Adam Waldman: Yes. So yes, just to reconfirm here, the patient hub numbers that we’re giving you are new patients only. So just to – I think that was your question there. And then as far as persistence, we would say we’re still early in the – with our data, and we continue – but however, the data that we see, we continue to see that the 24-week persistence is in line or maybe slightly better than our expectations of about 85%, week 24. So we feel pretty good about it. Although the data is early, we’ll continue to look at it. But right now, it’s in line or maybe slightly ahead of what we expected.

Roger Song: Excellent. 85% is good. And then so you are having now 800 health provider and around 450 centers. So understanding where you start to – when you plan to launch, you are targeting top 50 accounts covering 70% to 80% with MS patients. Just curious, is that still the goal for the provider or the center outreach? And then if that’s still the case, then when do you expect you will achieve that $550 million from $450 million?
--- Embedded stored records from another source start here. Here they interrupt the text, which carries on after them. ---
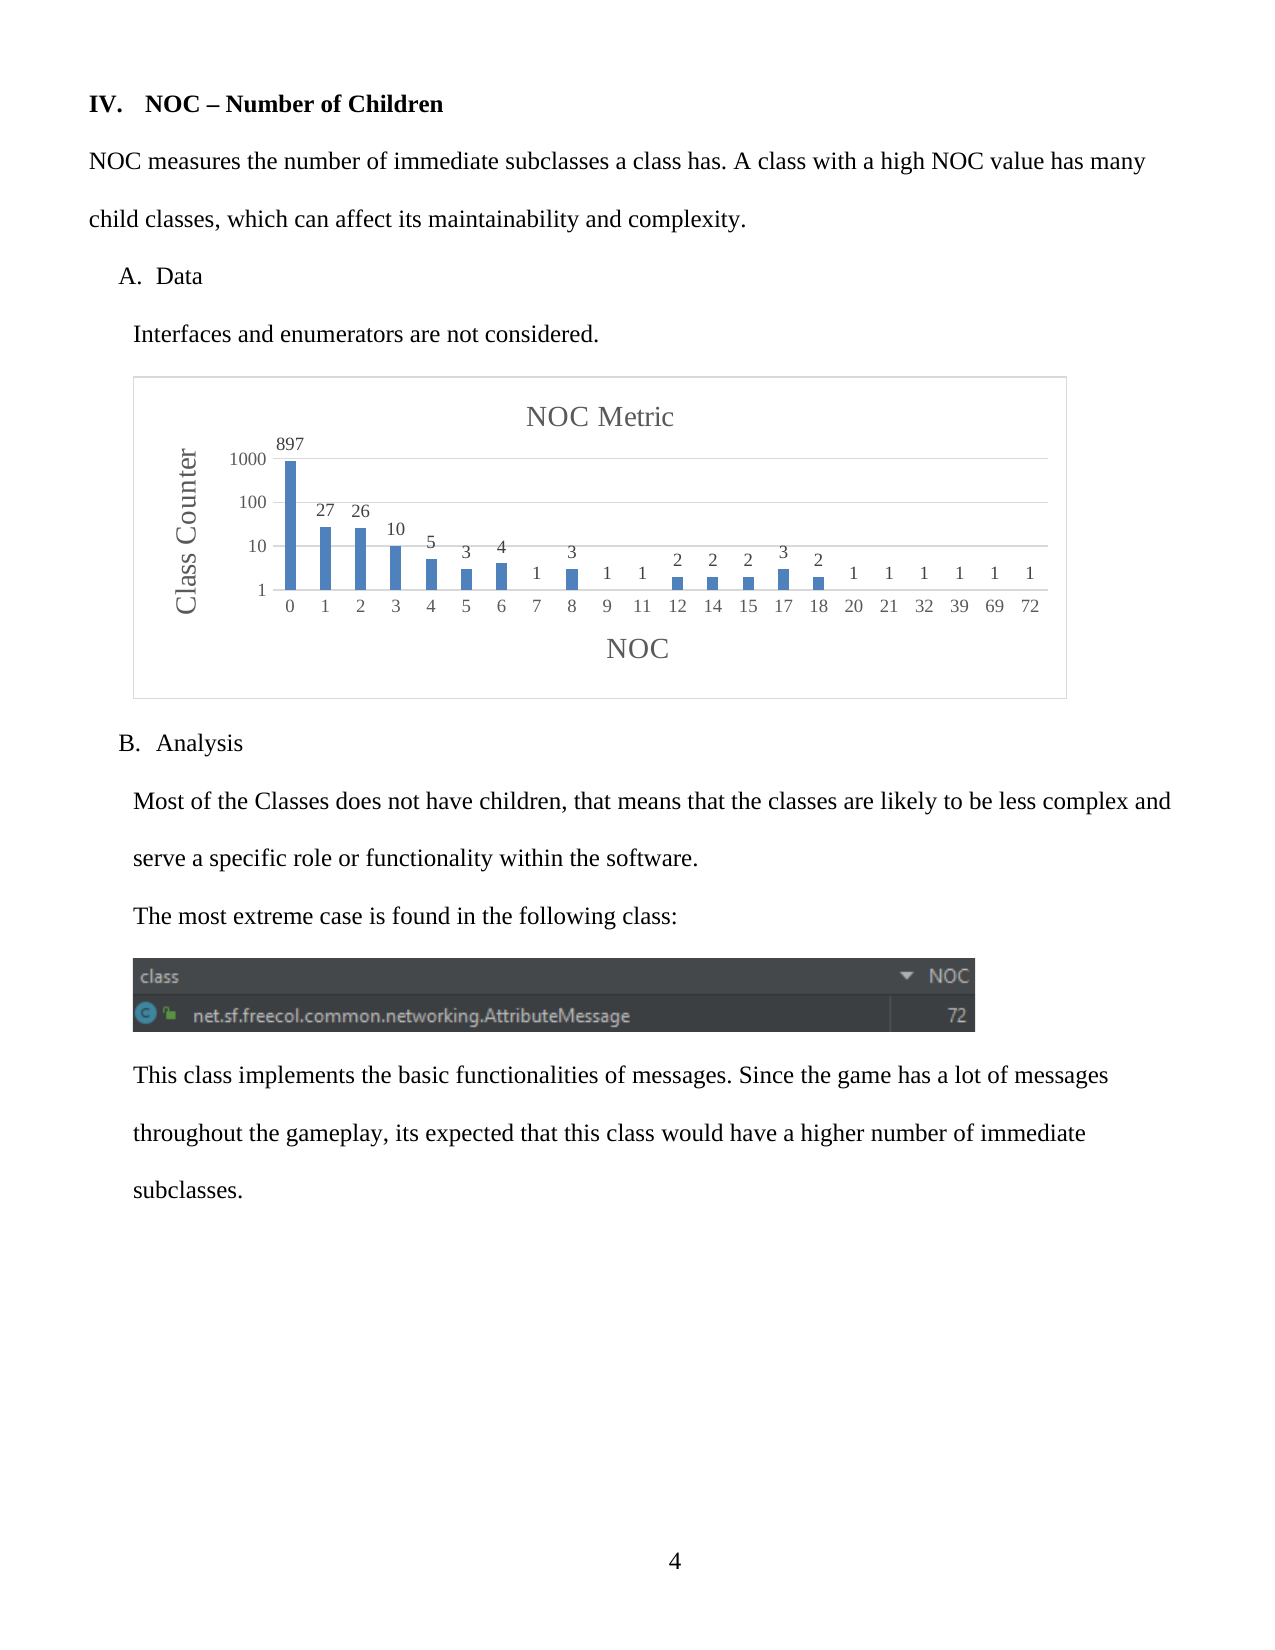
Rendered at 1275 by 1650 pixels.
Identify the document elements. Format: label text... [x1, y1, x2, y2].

list NOC – Number of Children [89, 89, 1186, 117]
list The most extreme case is found in the following class: [133, 901, 1186, 929]
list Most of the Classes does not have children, that means that the classes are likely to be less complex and serve a specific role or functionality within the software. [133, 786, 1186, 872]
list Analysis [118, 728, 1186, 757]
list Data [118, 261, 1186, 290]
list NOC measures the number of immediate subclasses a class has. A class with a high NOC value has many child classes, which can affect its maintainability and complexity. [89, 146, 1186, 232]
list This class implements the basic functionalities of messages. Since the game has a lot of messages throughout the gameplay, its expected that this class would have a higher number of immediate subclasses. [133, 1061, 1186, 1204]
list Interfaces and enumerators are not considered. [133, 319, 1186, 347]
picture [132, 958, 976, 1032]
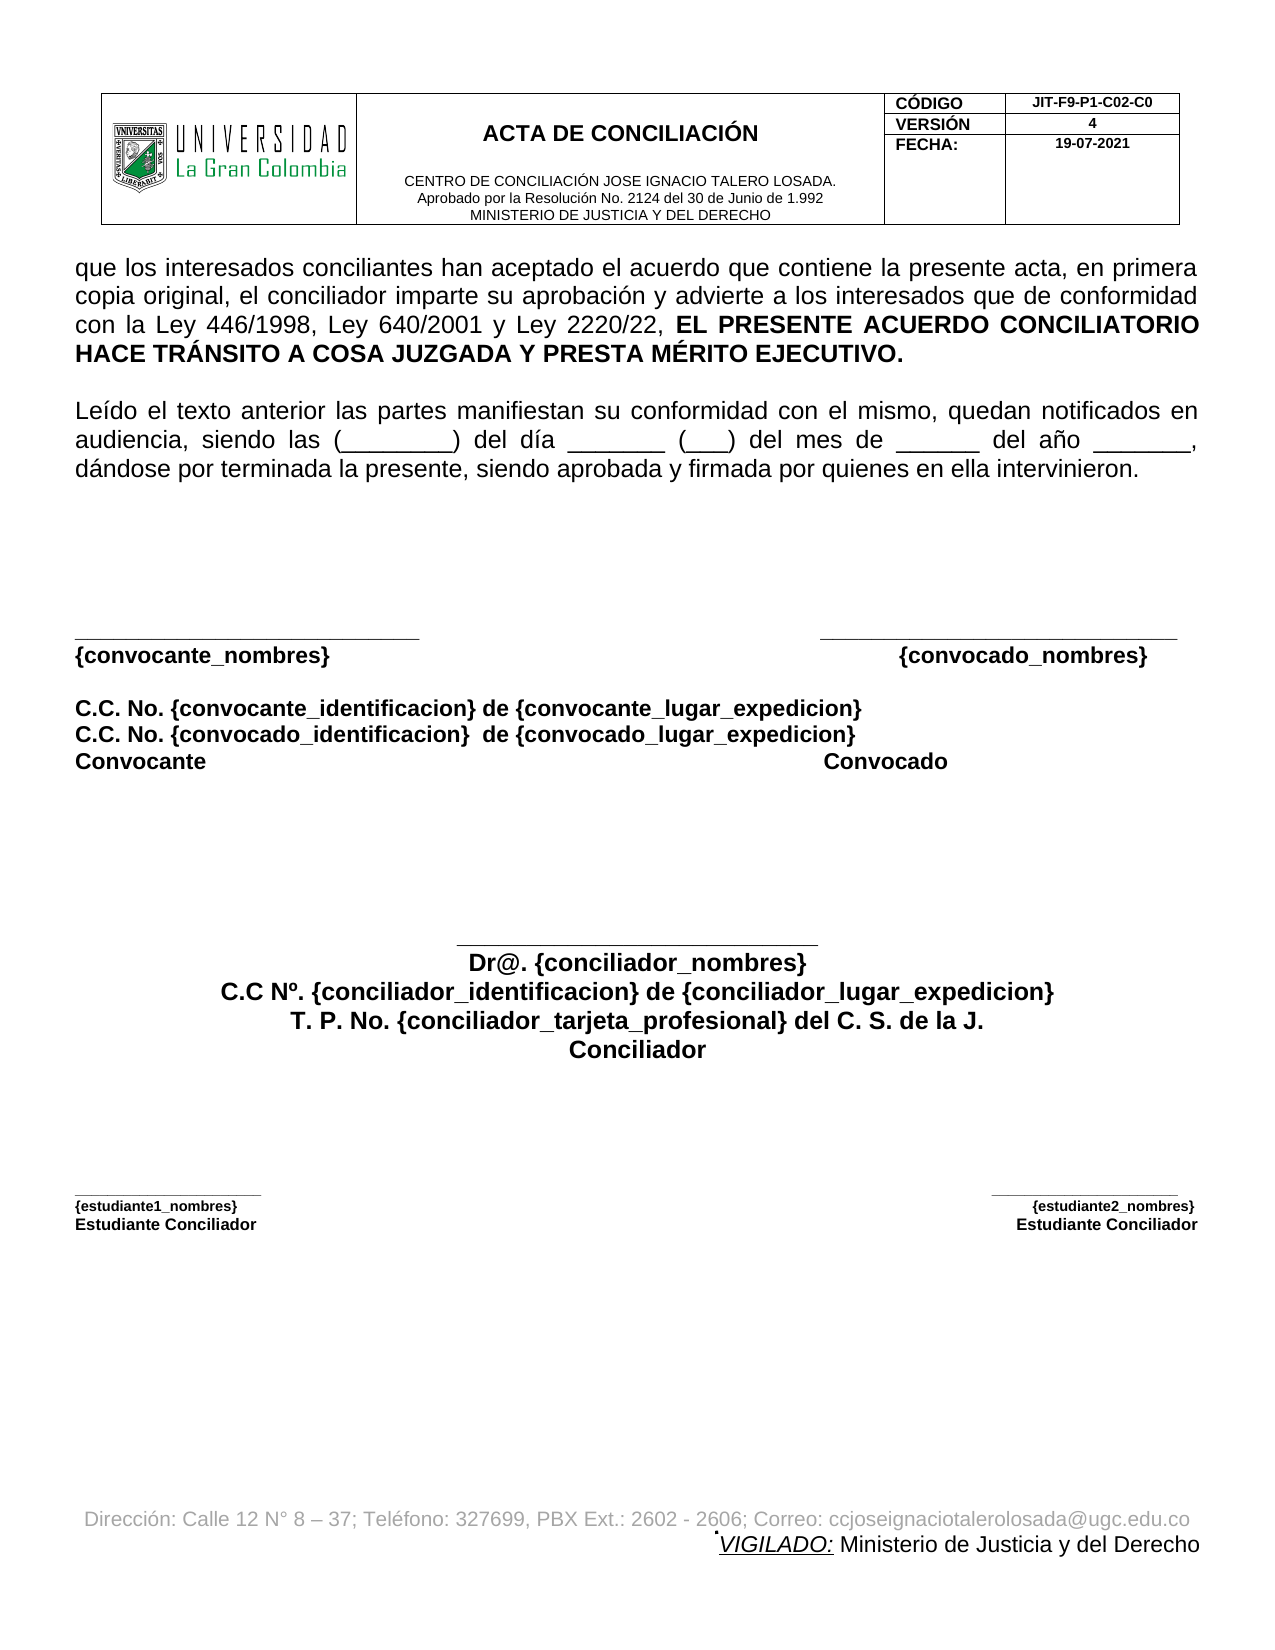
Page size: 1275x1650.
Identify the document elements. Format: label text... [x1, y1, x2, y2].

text Convocante Convocado [75, 748, 1200, 774]
text Estudiante Conciliador Estudiante Conciliador [75, 1214, 1200, 1233]
text {convocante_nombres} {convocado_nombres} [75, 642, 1200, 695]
text Leído el texto anterior las partes manifiestan su conformidad con el mismo, quedan notificados en audiencia, siendo las (________) del día _______ (___) del mes de ______ del año _______, dándose por terminada la presente, siendo aprobada y firmada por quienes en ella intervinieron. [75, 396, 1200, 482]
text _______________________ _______________________ [75, 1181, 1200, 1198]
text Conciliador [75, 1035, 1200, 1063]
text ___________________________ ____________________________ [75, 616, 1200, 642]
text __________________________ [75, 920, 1200, 948]
text Dr@. {conciliador_nombres} [75, 948, 1200, 977]
text {estudiante1_nombres} {estudiante2_nombres} [75, 1198, 1200, 1214]
text Conforme a lo anterior las partes han logrado un ACUERDO TOTAL, entre ellas. En consideración a que los interesados conciliantes han aceptado el acuerdo que contiene la presente acta, en primera copia original, el conciliador imparte su aprobación y advierte a los interesados que de conformidad con la Ley 446/1998, Ley 640/2001 y Ley 2220/22, EL PRESENTE ACUERDO CONCILIATORIO HACE TRÁNSITO A COSA JUZGADA Y PRESTA MÉRITO EJECUTIVO. [75, 252, 1200, 367]
text T. P. No. {conciliador_tarjeta_profesional} del C. S. de la J. [75, 1006, 1200, 1035]
text C.C. No. {convocante_identificacion} de {convocante_lugar_expedicion} C.C. No. {convocado_identificacion} de {convocado_lugar_expedicion} [75, 695, 1200, 748]
text C.C Nº. {conciliador_identificacion} de {conciliador_lugar_expedicion} [75, 977, 1200, 1006]
picture [112, 123, 346, 194]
Adam Waldman: Yes, yes. So I think if I understand the question, it’s what’s our goal in terms of new accounts and new prescribers. I’ll just say that I think we’ve done really good. We’ve got broad adoption right now, but we certainly see opportunity for more adoption with even more prescribers and, of course, deepening the use with our current prescribers. The good news in the quarter as we saw increases in both repeat prescribers and adding new prescribers at a pretty good clip and new accounts at a pretty good clip. So we feel good about it. We’re continuing to make progress every day and certainly have opportunity, but feel good about where we’re at right now.

Roger Song: Great. Thank you. One last question related to the financials. So I think earlier this year, you’re guiding the OpEx as $250 million for the year. Just want to confirm, is that still the guidance for now? And then also curious about the [indiscernible] for the coming years given you continue to launch and expanding your pipeline? Thank you.